Friday, January 10, 2025

Nuns ‘vilified’ but afraid to challenge unjust portrayal, say Irish priests


Nuns ‘vilified’ but afraid to challenge unjust portrayal, say Irish priests

Emily Watson played a villainous nun in Small Things Like These, released in November.

Fr Tony Flannery said films and media were “zeroing in on one aspect of the truth, and presenting it as if it was the last word, the full truth, the total story”.

The Association of Catholic Priests (ACP) in Ireland said Religious Sisters are afraid to make their voices heard and challenge the portrayals of them in the media and films knowing the “abuse that would be showered on them from many quarters”.  

In a statement this week, the priests’ group said they were speaking out in protest at the way nuns are being portrayed. “We are not suggesting any cover up of abuse, but we look for balance, fairness and perspective in the presentation of the stories.”

Sisters who are still alive are mainly elderly women, the ACP said. “We know them and the hurt they experience by this portrayal. The reality is that most have lived quiet, hard-working lives with a minimum of financial reward. In the current atmosphere they are afraid to make their voices heard.”

One of the co-founders of the ACP, Fr Tony Flannery, told The Tablet that the priests had been thinking about the issue for a long time.

“I suppose hoping that someone in an official position in the Irish Church would say something about it. In the face of silence from those quarters, and the fact that nuns are now too old and too fearful to go public, we decided to speak out,” the Redemptorist said.

Referring to the recent film Small Things like These, starring Cillian Murphy, released in November and based on the novel of the same name by Claire Keegan, Fr Flannery said it may have been “a trigger” for the statement.

However, he added that it was only one of many portrayals of nuns in film and media going back over thirty years “that we felt were unfair and unbalanced, based on fictional stories, fiction that was certainly based on fact but zeroing in on one aspect of the truth, and presenting it as if it was the last word, the full truth, the total story. There were many examples of that.”
•••
* [WHAT IS REQUIRED]:
Can you continue the article about Irish priests objecting to how nuns are portrayed, starting right after its final sentence?

* [DATA ENTRIES]:
•••
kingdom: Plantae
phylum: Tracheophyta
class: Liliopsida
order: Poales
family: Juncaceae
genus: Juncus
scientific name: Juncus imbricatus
•••
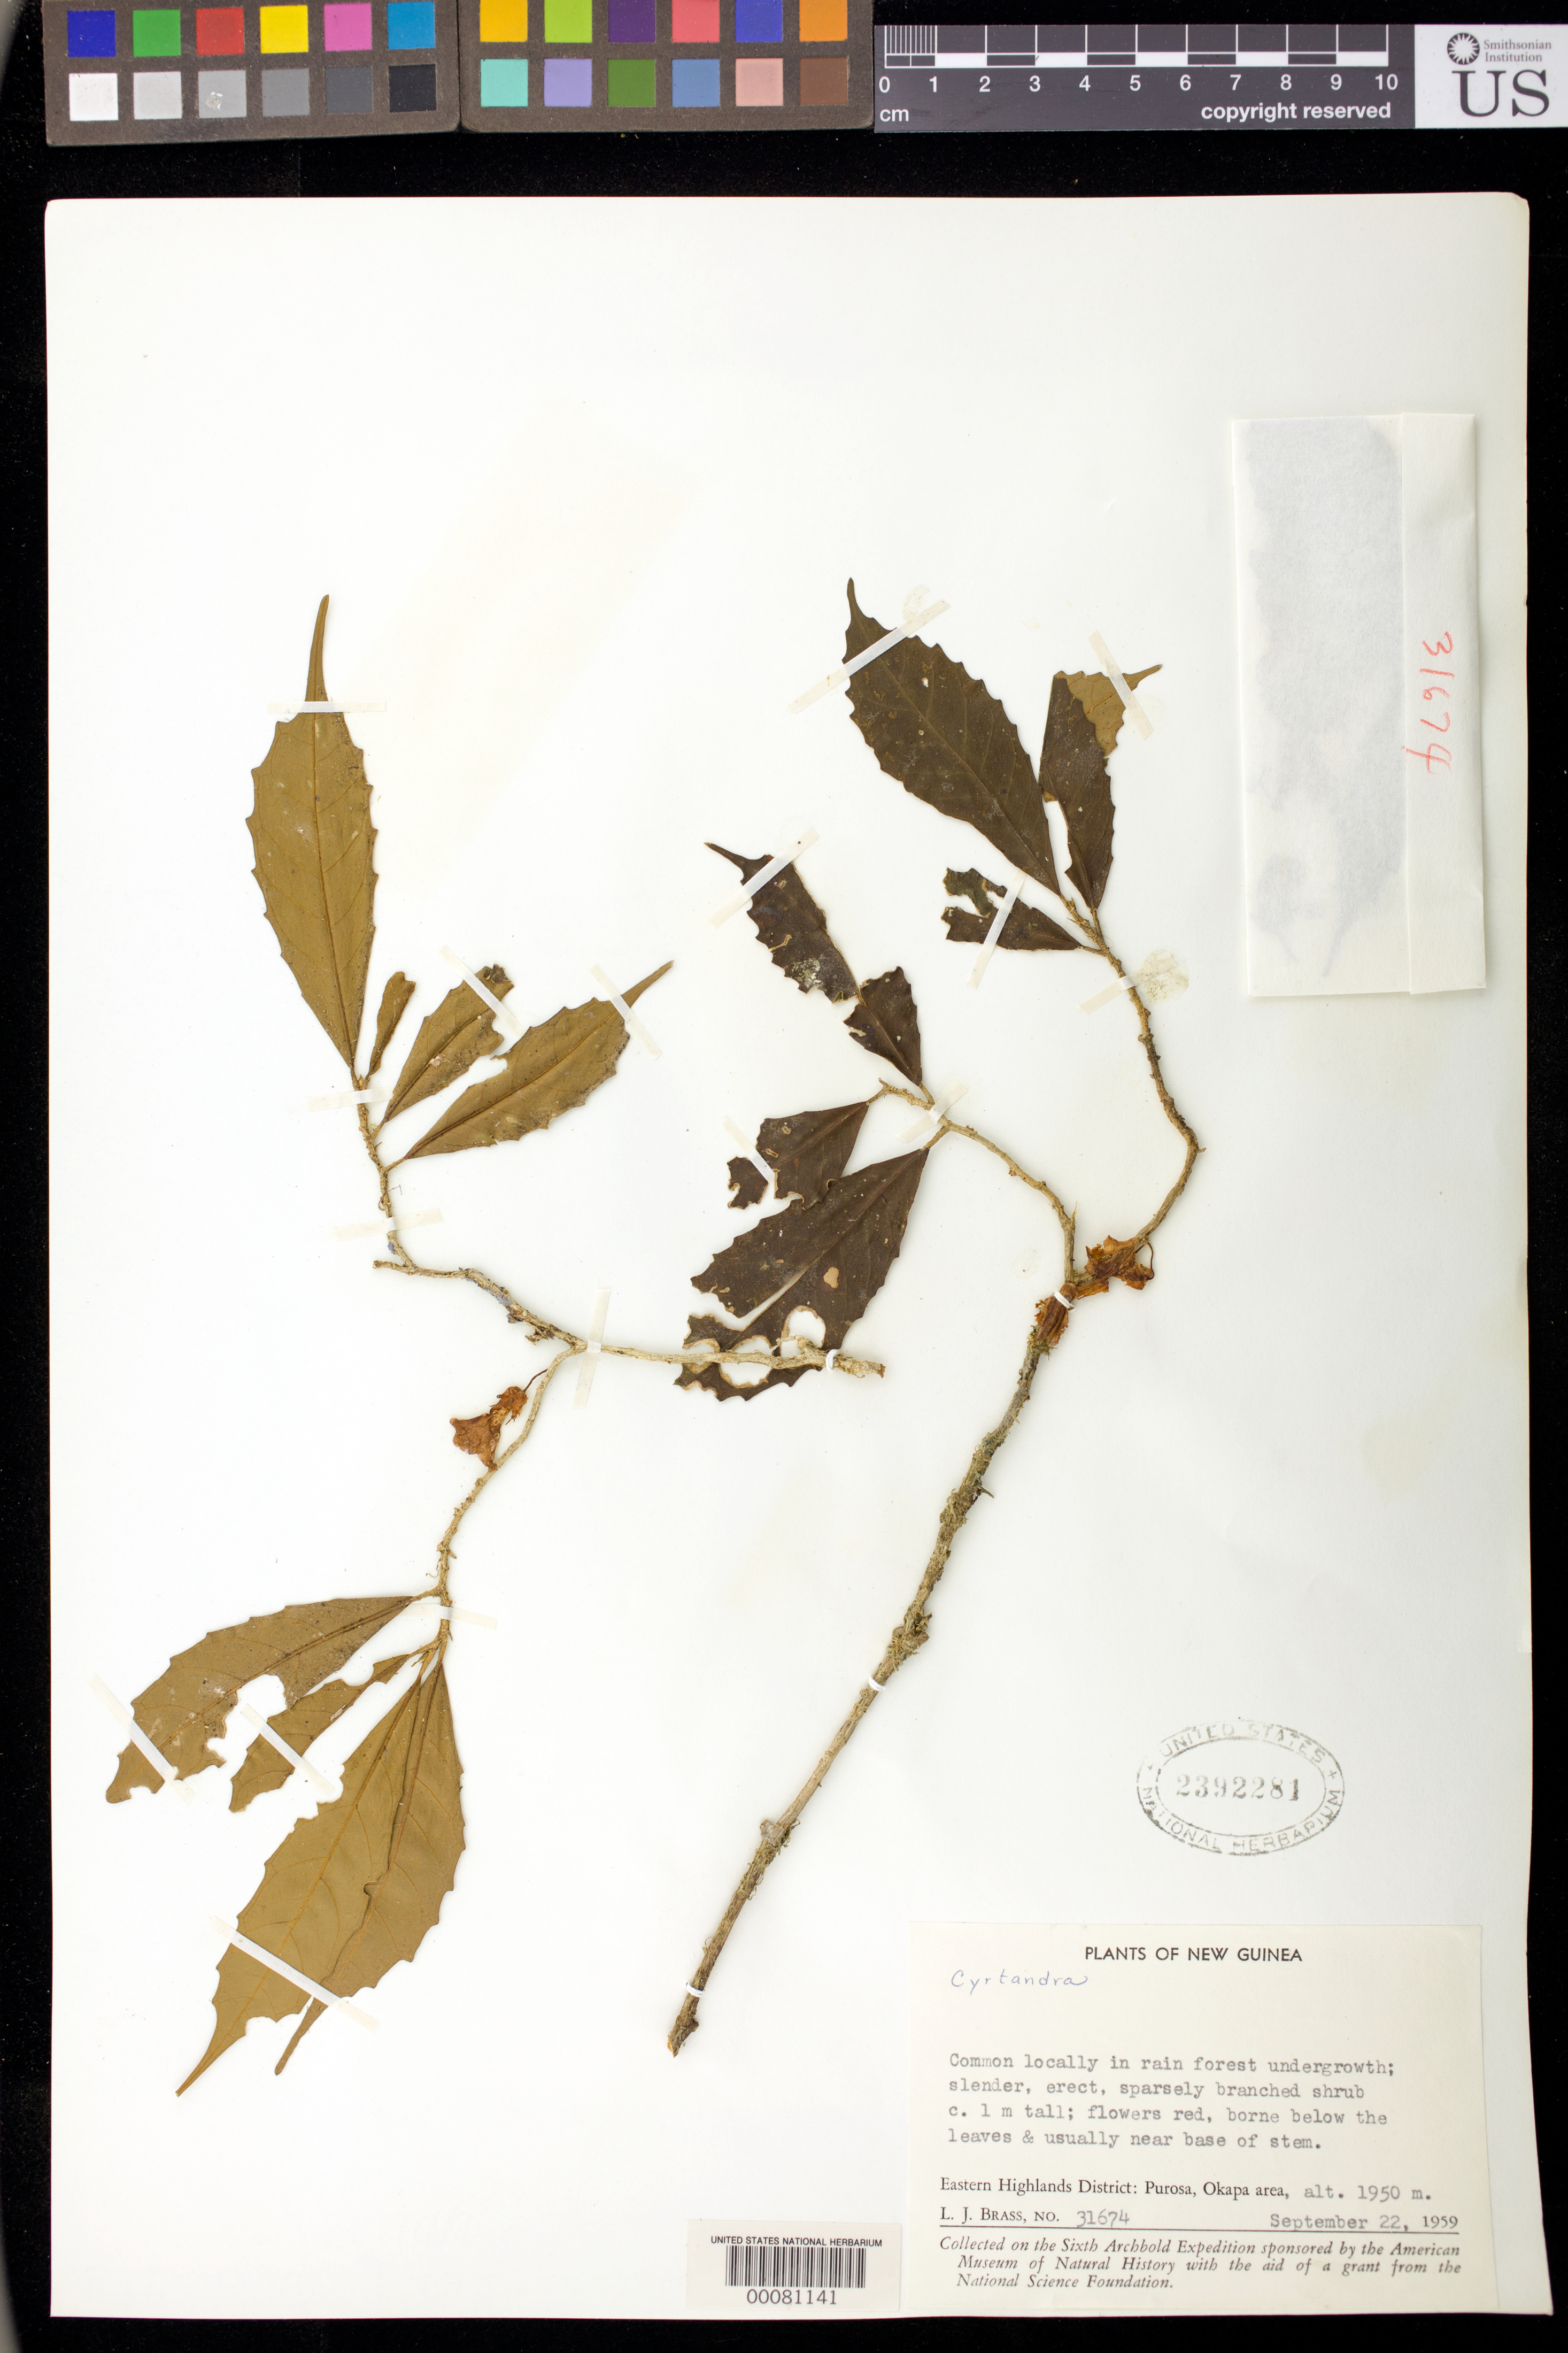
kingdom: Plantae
•••
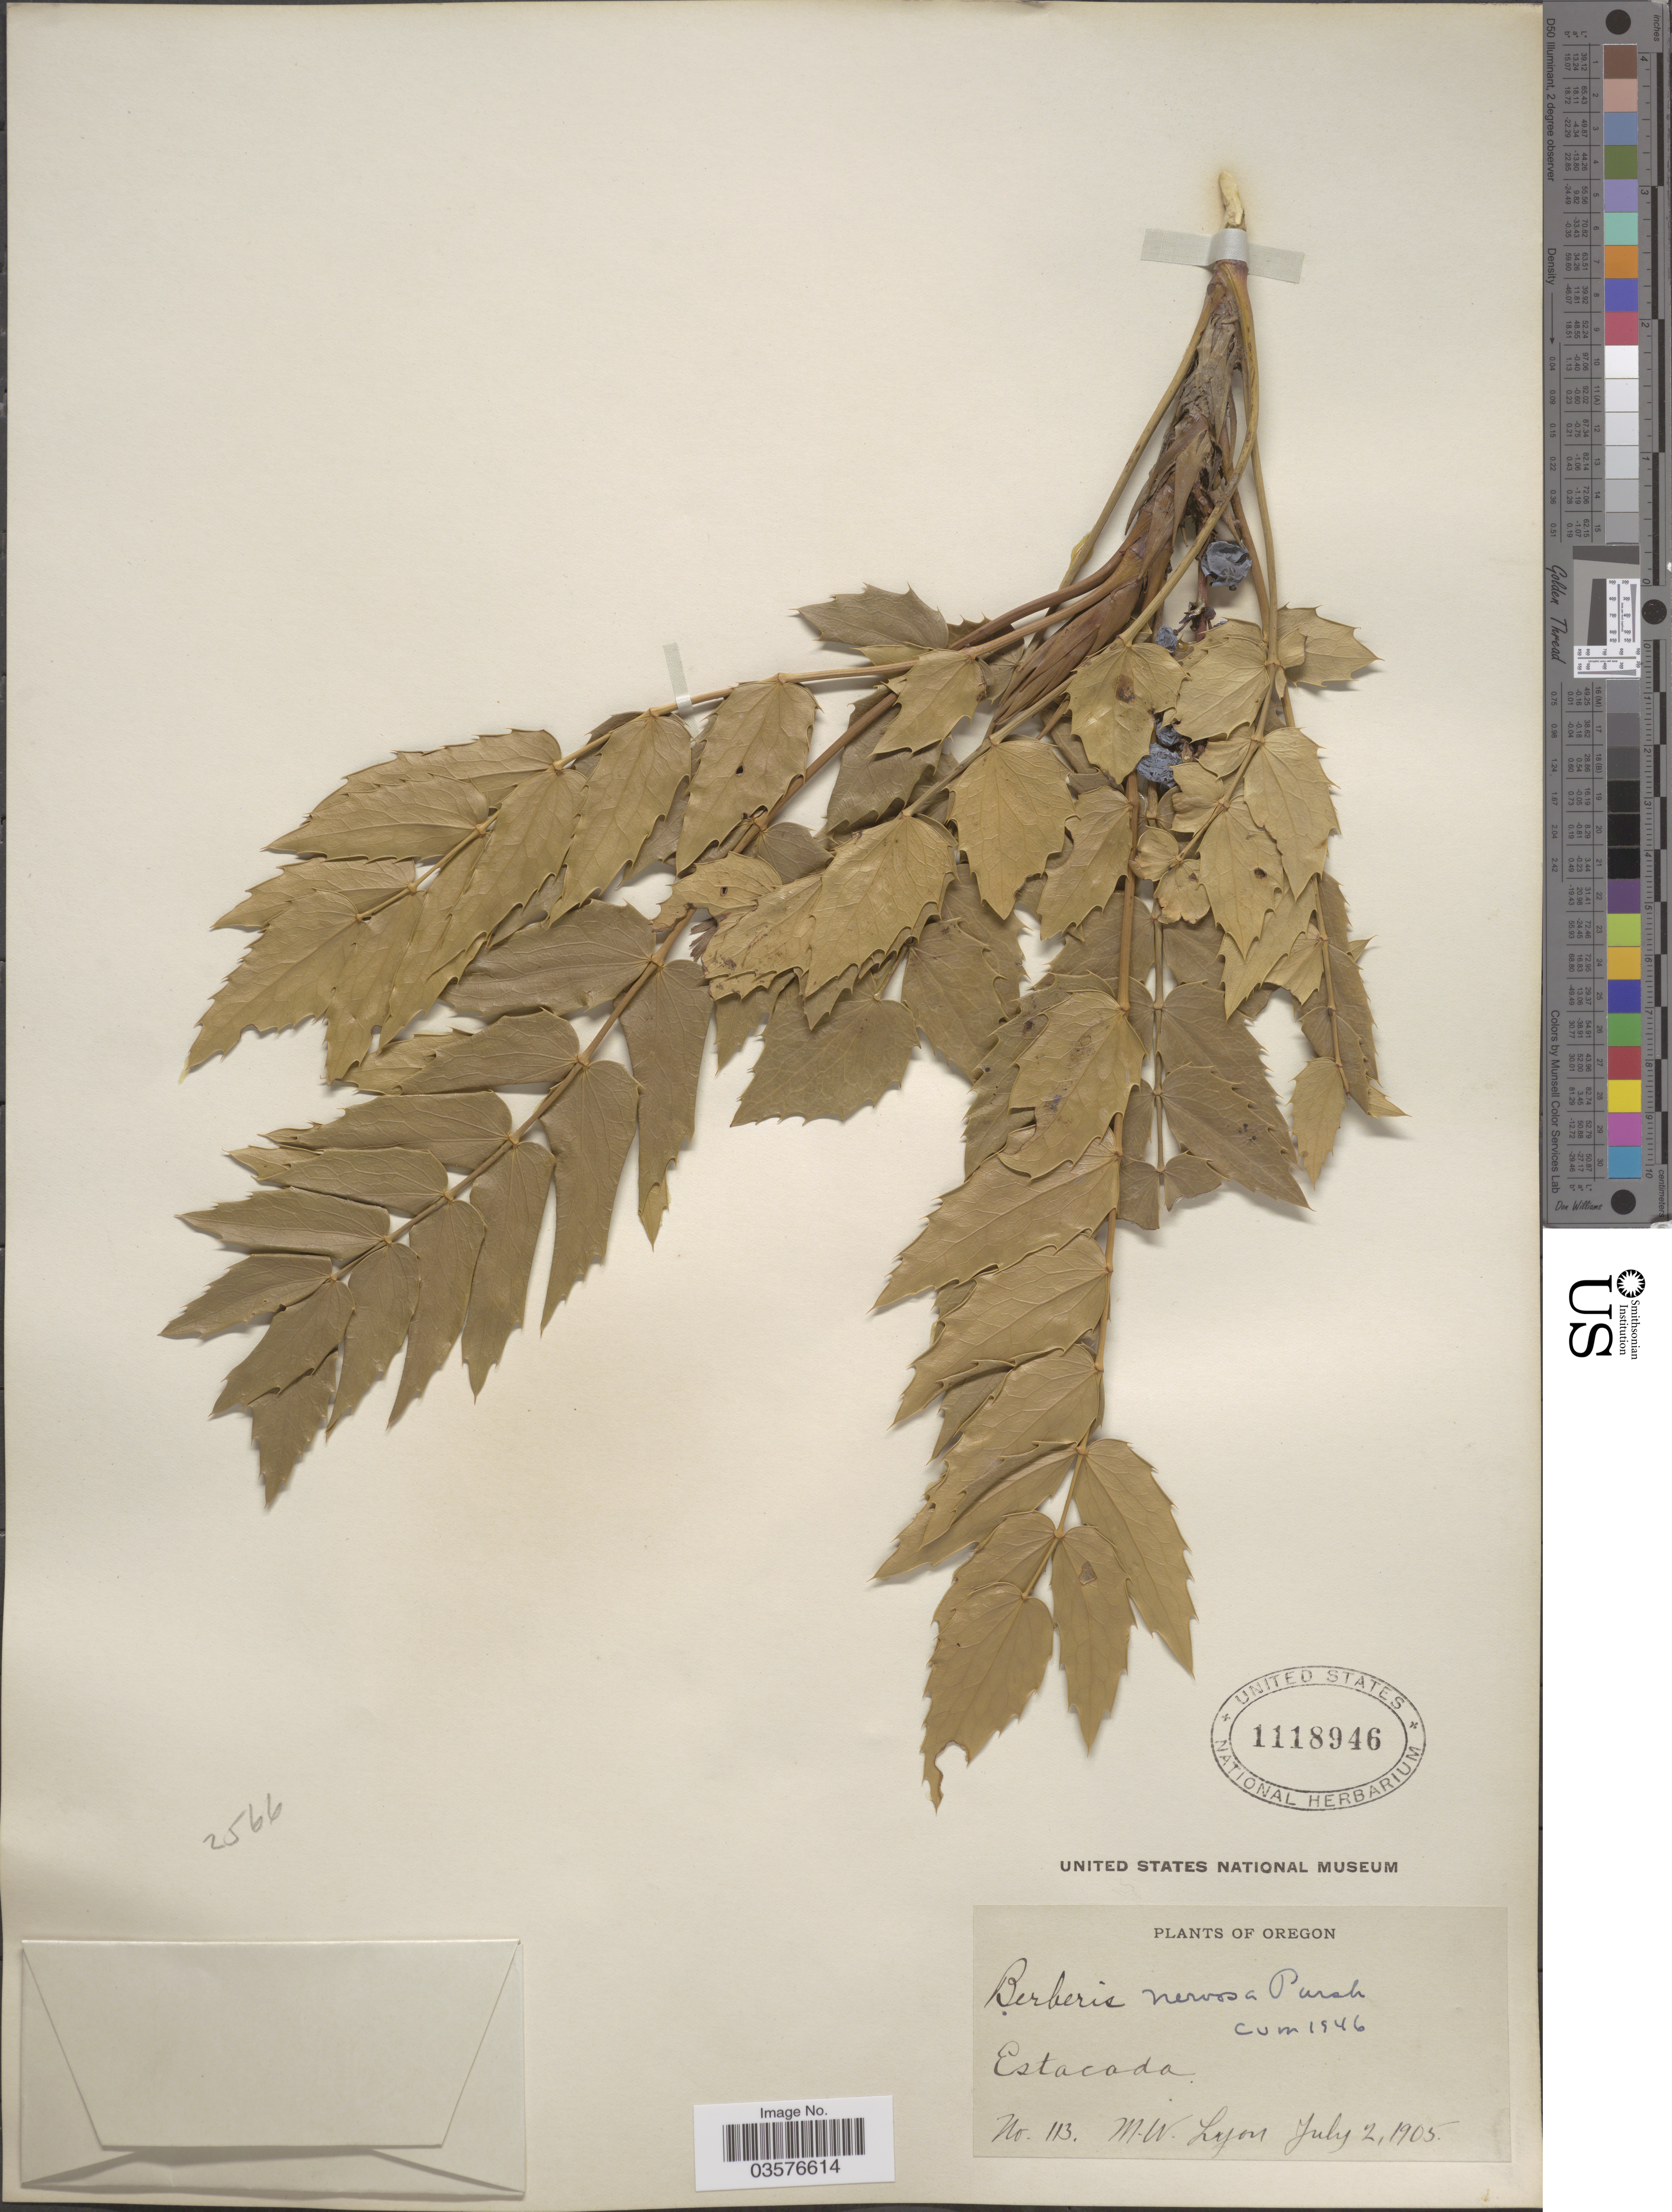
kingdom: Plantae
•••
* [IN RESPONSE]:
Referring to actor Cillian Murphy’s description of the 1980s as the “dark ages”, Fr Flannery said he remembered nuns in the 1980s: “They were young, full of life, excited by the changes of Vatican ll, and way more liberal and open-minded than the priests. Now they are terrified to speak out – I don’t blame them in the present climate in this country.”

Changes of habit – Mary Kenny traces the transformation of nuns on screen

Local hero – Small Things Like These

He also recalled that when he was editing Responding to the Ryan Report (Columba Press 2009) he spoke to many nuns who were hurt and angry by their portrayal in the report, but none of them was willing to write an article for the book. 

“One of these women had, with her older colleagues, actively participated in implementing, as far as physical structures allowed, the Kennedy Report,” a report on Ireland’s reformatory and industrial schools, published in 1970, which marked the beginning of major changes in the Irish childcare system.

“She was the mother figure who dressed some of the residents on their wedding morning. In 2009, she saw herself, and others like her, being portrayed as an uncaring, harsh bully.”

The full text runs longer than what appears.